Paul G. Kirk

Paul Grattan Kirk, Jr. ( born January 18, 1938 in Newton, Massachusetts) is an American politician of the Democratic Party. From September 2009 to February 2010, he represented the state of Massachusetts appointed as successor to the late Edward Kennedy in the U.S. Senate. Go to the official election to the Senate seat he did not present himself. From 1985 to 1989, Kirk was chairman of the Democratic National Committee, the party organization of the Democrats.

Private and professional career

Paul Kirk is one of five children of Paul Grattan Kirk Sr., an Associate Justice of the Supreme Court of Massachusetts. He attended the Roxbury Latin School, a grammar school in Roxbury, and made as a result, its financial statements at the Saint Sebastian 's School, a secondary school in Needham, as well as the Harvard College and Harvard Law School. In 1965 he was admitted to the Bar Association of Massachusetts. In 1974 he married Gail Loudermilk, with whom he lives in Marstons Mills today. His great uncle William Henry O'Connell, Archbishop of Boston.

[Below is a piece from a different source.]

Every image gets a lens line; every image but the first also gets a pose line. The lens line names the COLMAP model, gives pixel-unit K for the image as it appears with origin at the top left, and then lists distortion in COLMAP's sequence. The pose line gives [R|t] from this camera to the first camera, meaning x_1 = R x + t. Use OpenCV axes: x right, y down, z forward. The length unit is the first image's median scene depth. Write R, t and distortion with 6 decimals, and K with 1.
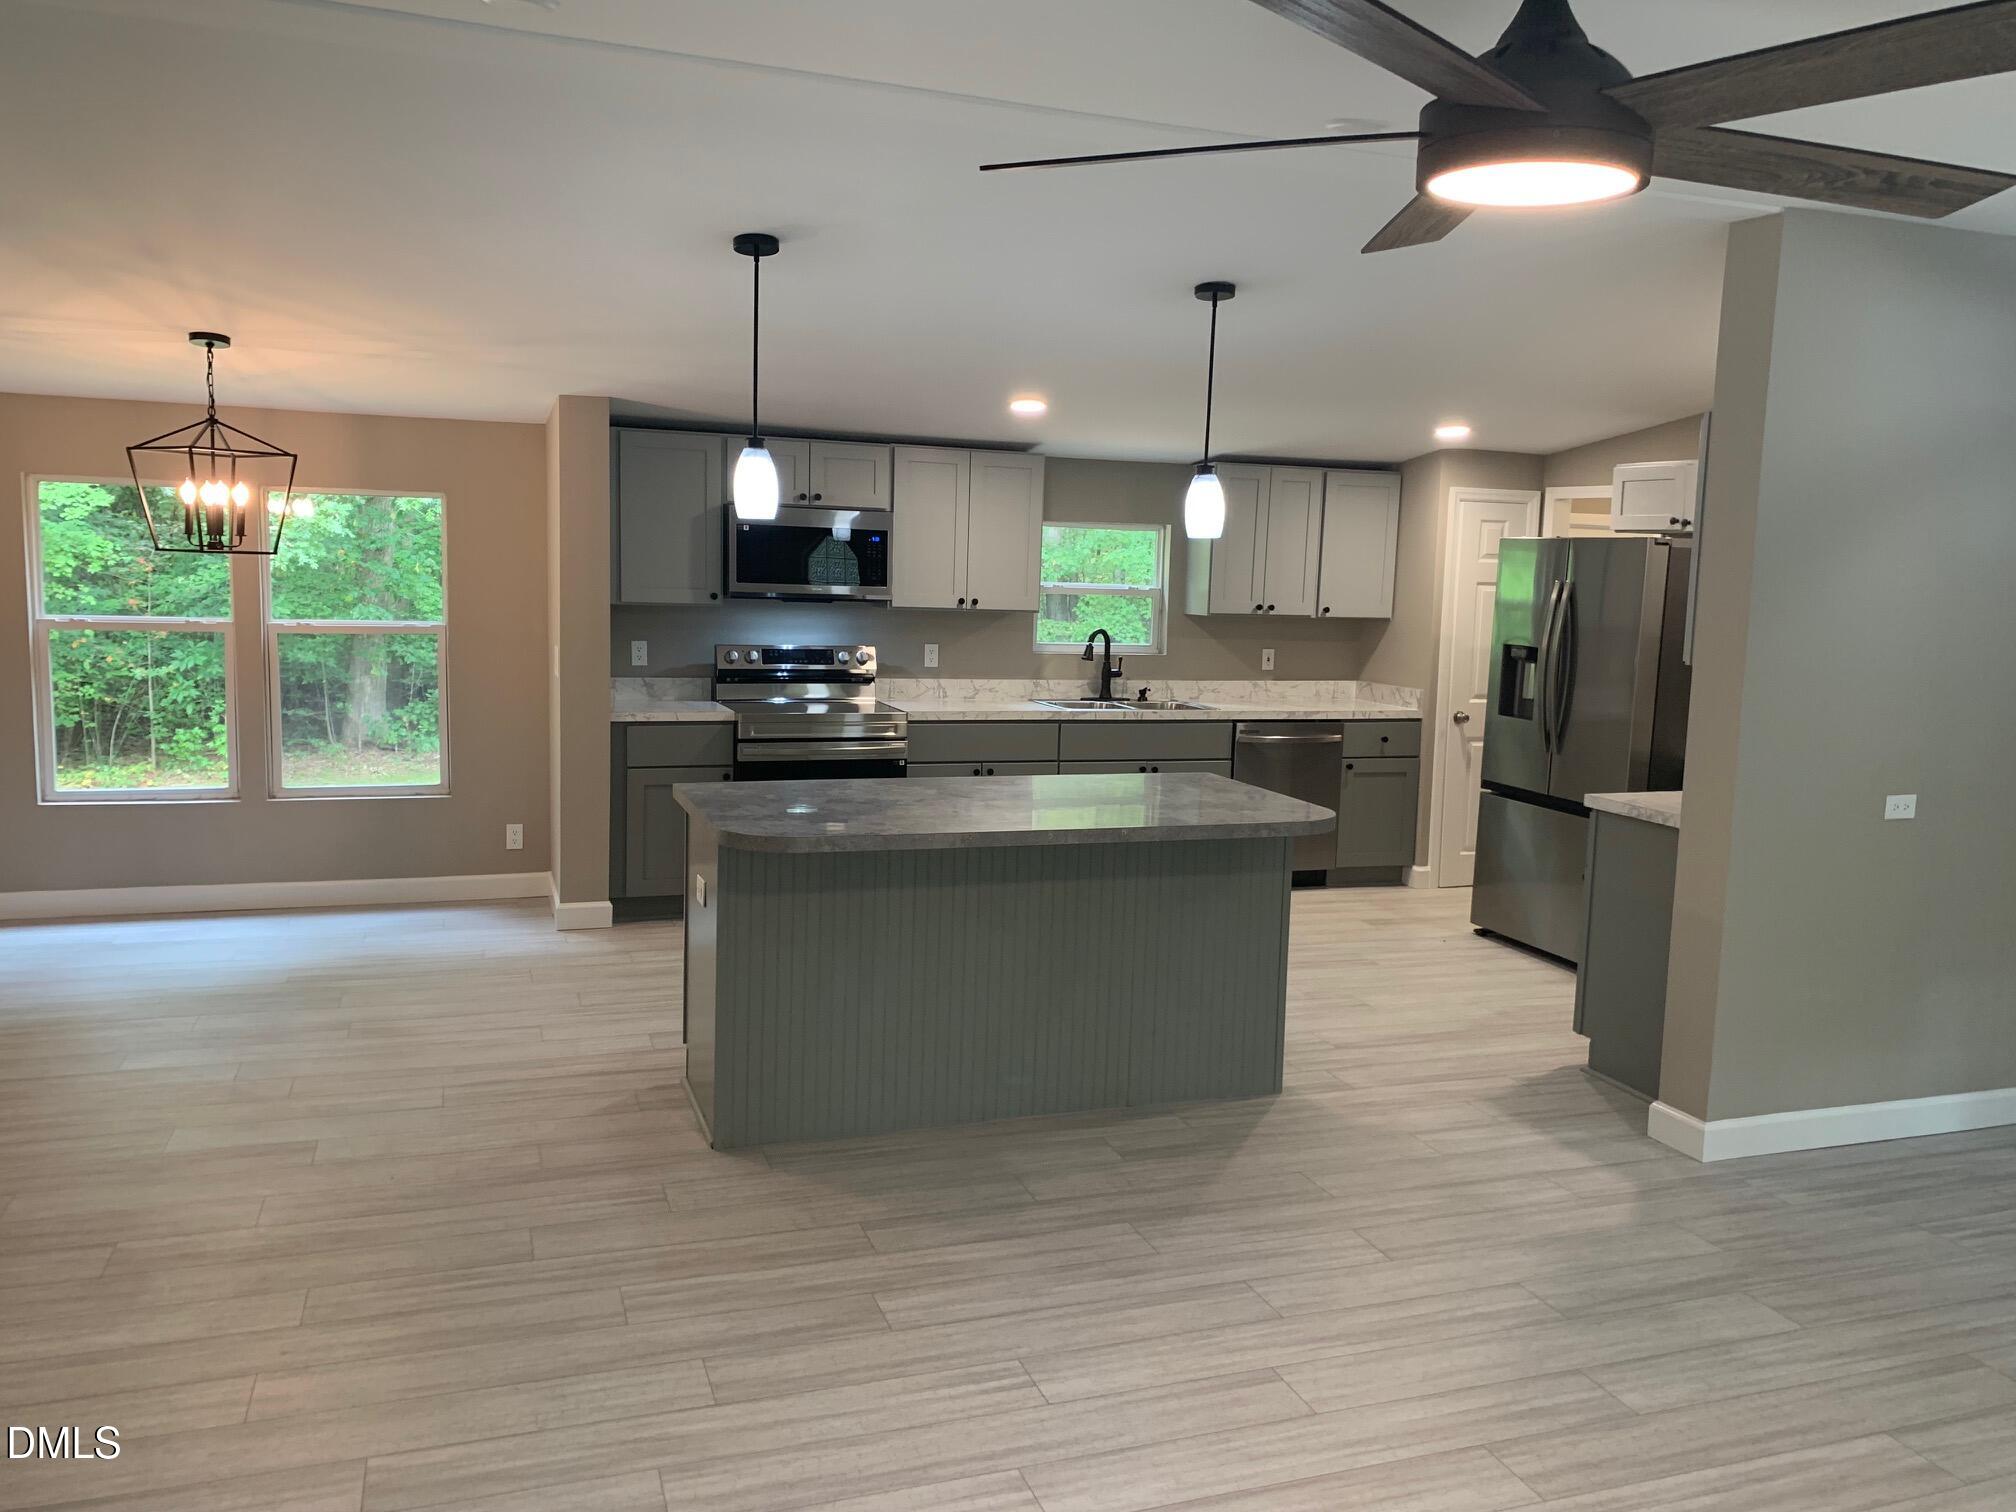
lens RADIAL K [[1509.5, 0, 1013.0], [0, 1509.5, 745.8], [0, 0, 1]] dist [0.012299, -0.044477]
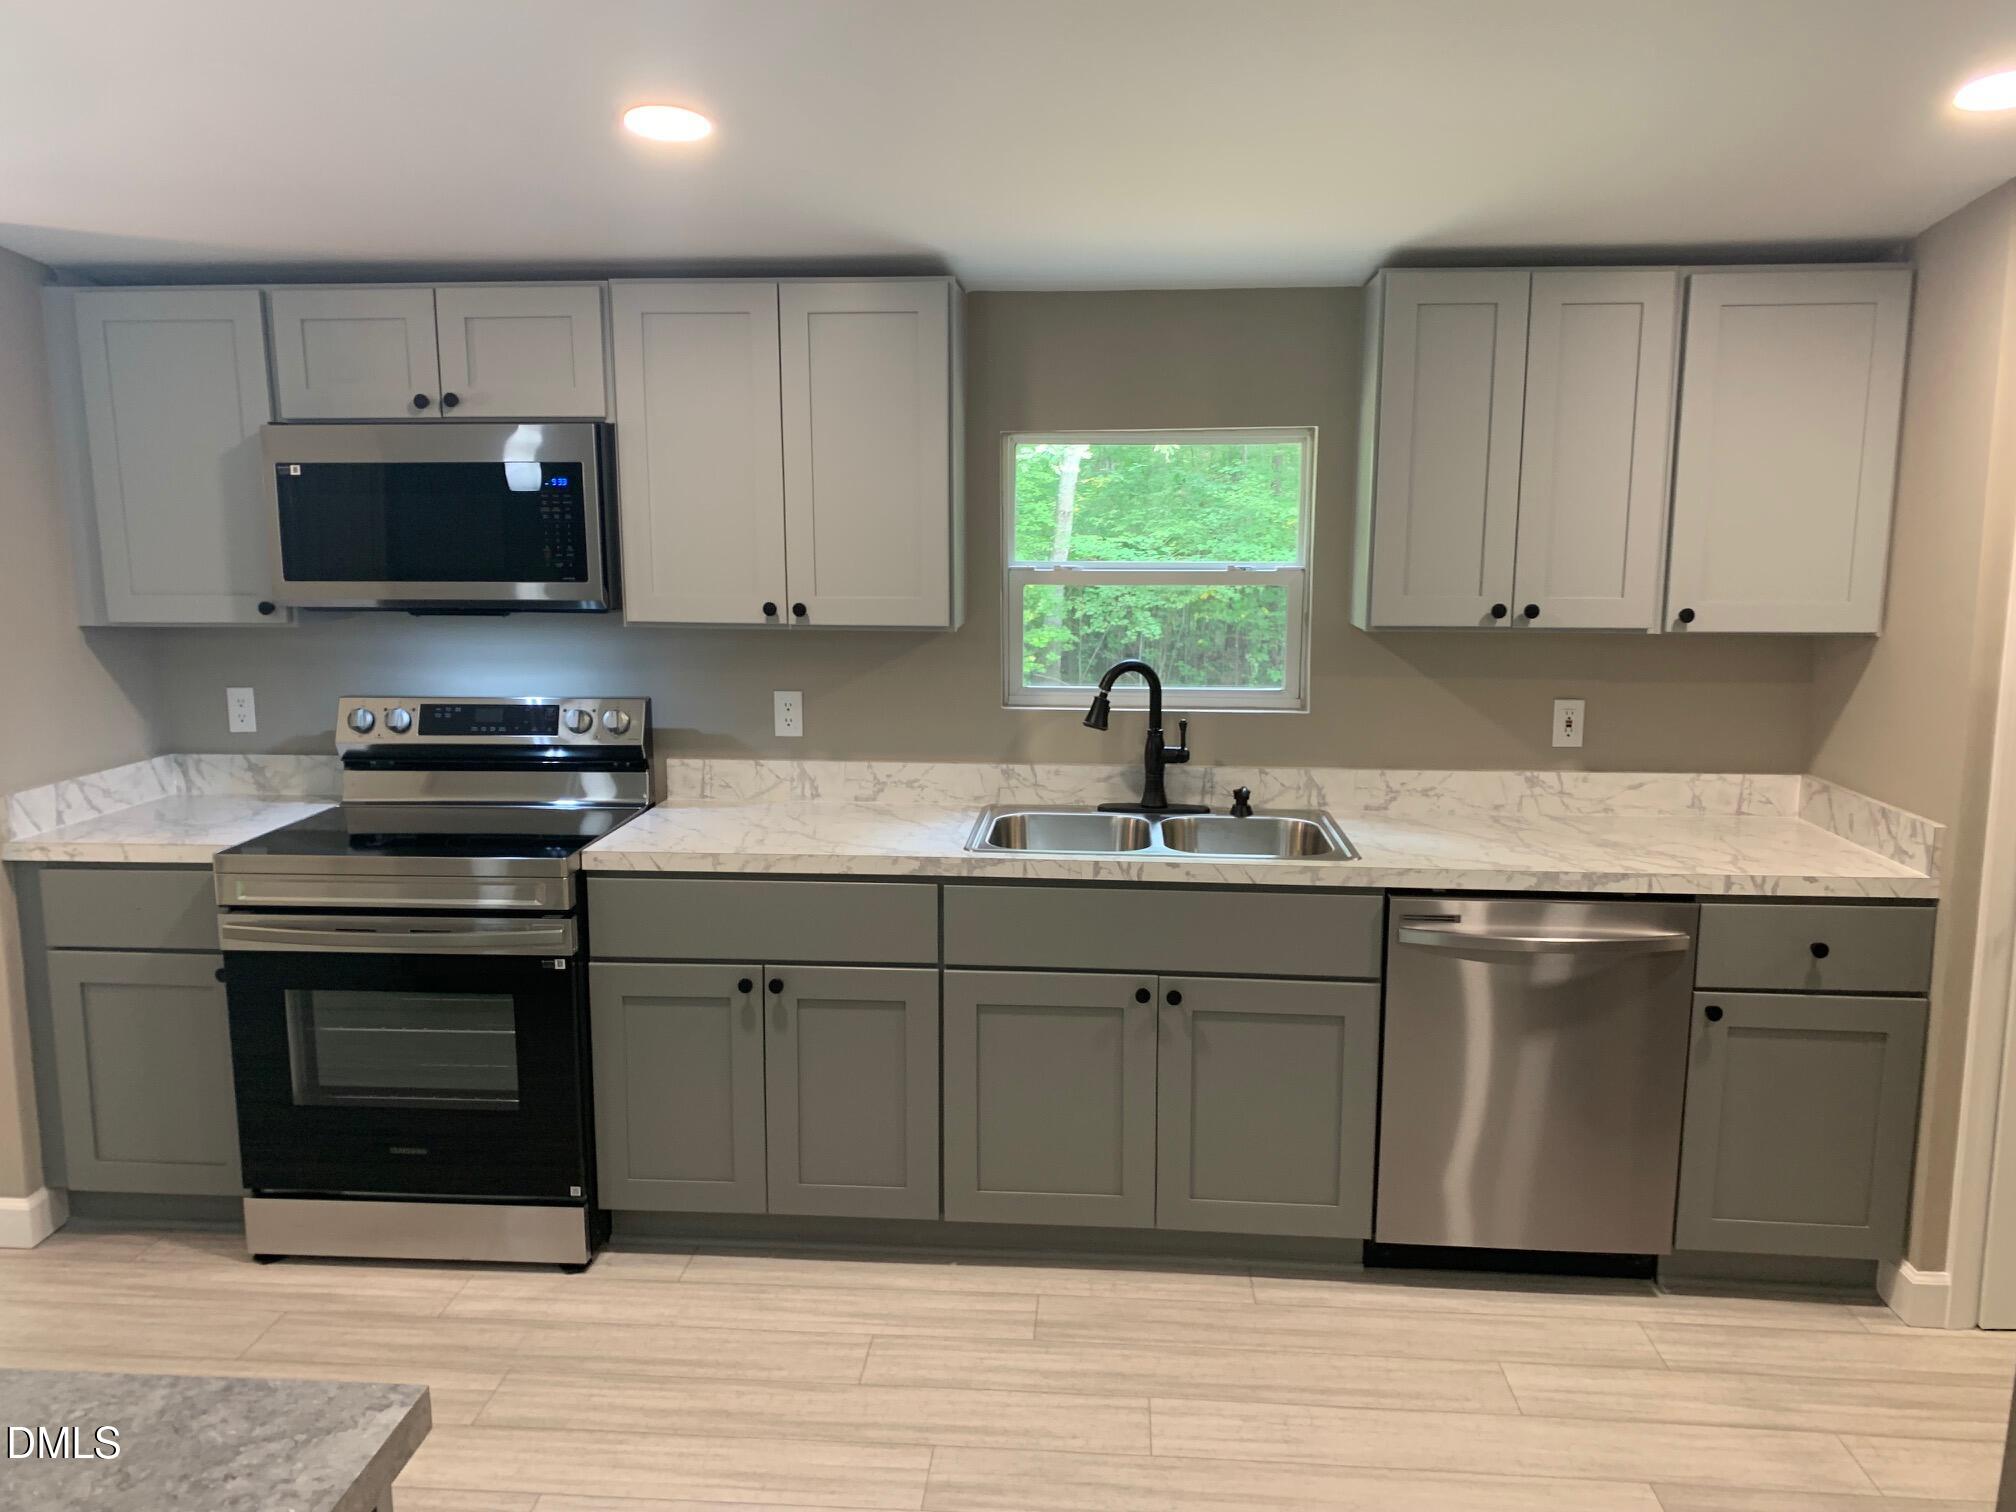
lens RADIAL K [[1509.5, 0, 1013.0], [0, 1509.5, 745.8], [0, 0, 1]] dist [0.012299, -0.044477]
pose [[0.912354, 0.030588, -0.408258, 0.212523], [-0.021181, 0.999396, 0.027544, -0.062780], [0.408854, -0.016483, 0.912451, 0.557642]]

With the policy Kirk came into contact for the first time in 1969, when he became an assistant on the staff of U.S. Senator Edward Kennedy. This he remained until 1977; This year, he joined as a partner in the law firm of Sullivan & Worcester LLP in Boston one. As a result, he was a member of the boards of several companies; as he was inter alia 1989-1997 Member of the Board of Directors of ITT Corporation; later he took over the same function at the Hartford Financial Services Group and has held this still out. He is also Chairman and CEO of Kirk & Associates, his own consulting firm based in Boston. Moreover, he was and is curator of numerous schools and other facilities.

Political career

In 1983, Kirk Treasurer of the Democratic Party, before he succeeded by Charles Taylor Manatt took over the chairmanship of the party organization two years later. He succeeded against the resistance of Virginia Governor Chuck Robb and other Southern Democrats. From this opposition out to the Democratic Leadership Council was formed later, a faction within the Democratic Party. Kirk stood before the DNC to 1989; During this time he managed the Democrats in the elections of 1986, regain the majority in the U.S. Senate, which they had lost in 1980 to the Republicans. He resigned after the defeat of Massachusetts ' Governor Michael Dukakis against George Bush back in the presidential election in 1988 and handed over his office to Ron Brown.

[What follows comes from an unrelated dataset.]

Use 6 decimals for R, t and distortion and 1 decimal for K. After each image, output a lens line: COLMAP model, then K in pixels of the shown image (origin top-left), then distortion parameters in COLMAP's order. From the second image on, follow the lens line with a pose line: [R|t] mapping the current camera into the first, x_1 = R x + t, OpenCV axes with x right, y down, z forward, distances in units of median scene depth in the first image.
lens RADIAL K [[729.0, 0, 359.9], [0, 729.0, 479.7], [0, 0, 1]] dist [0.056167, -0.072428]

From 1992 to 2001 Kirk chaired the National Democratic Institute for International Affairs, one of the Democrats related non-profit organization for the promotion of democratic culture in developing countries. He is also Deputy Chairman of the Commission on Presidential Debates, which controls the process as politically independent institution of television duels of the presidential candidates before the respective elections, as well as Chairman of the Board of Directors of the John F. Kennedy Library Foundation. At the Democratic National Convention in 2008, Kirk served as a super delegate and voted for Barack Obama.

U.S. Senator

After the death of Senator Kennedy on August 25, 2009, the question of his successor was initially open. The Massachusetts law did not provide for the appointment of an interim senator by the Governor, but the direct election after a period of several months. The Democratic Party sought a revision of the system to come up with a successor appointed again to the two-thirds majority of 60 seats in the Senate; the state legislature of Massachusetts passed the amendment to the law. Subsequently appointed Governor Deval Patrick on September 24, Paul Kirk as senator, said he had also held consultation with the Kennedy family; Kirk himself said that he would not compete in the by-election on 19 January 2010. On the day of the appointment, the Republican Party of Massachusetts made ​​efforts to prevent the inauguration of Kirk, but a district judge rejected the objection, whereupon the new senator in the afternoon of 25 September, could take his oath of office. In the Senate he was a member of the Armed Services Committee and the Homeland Security Committee.

Democratic candidate for Kirk's successor was Martha Coakley, but against the Republican candidate, Scott Brown, a member of the State Senate, lost. Brown broke from Kirk on February 4, 2010.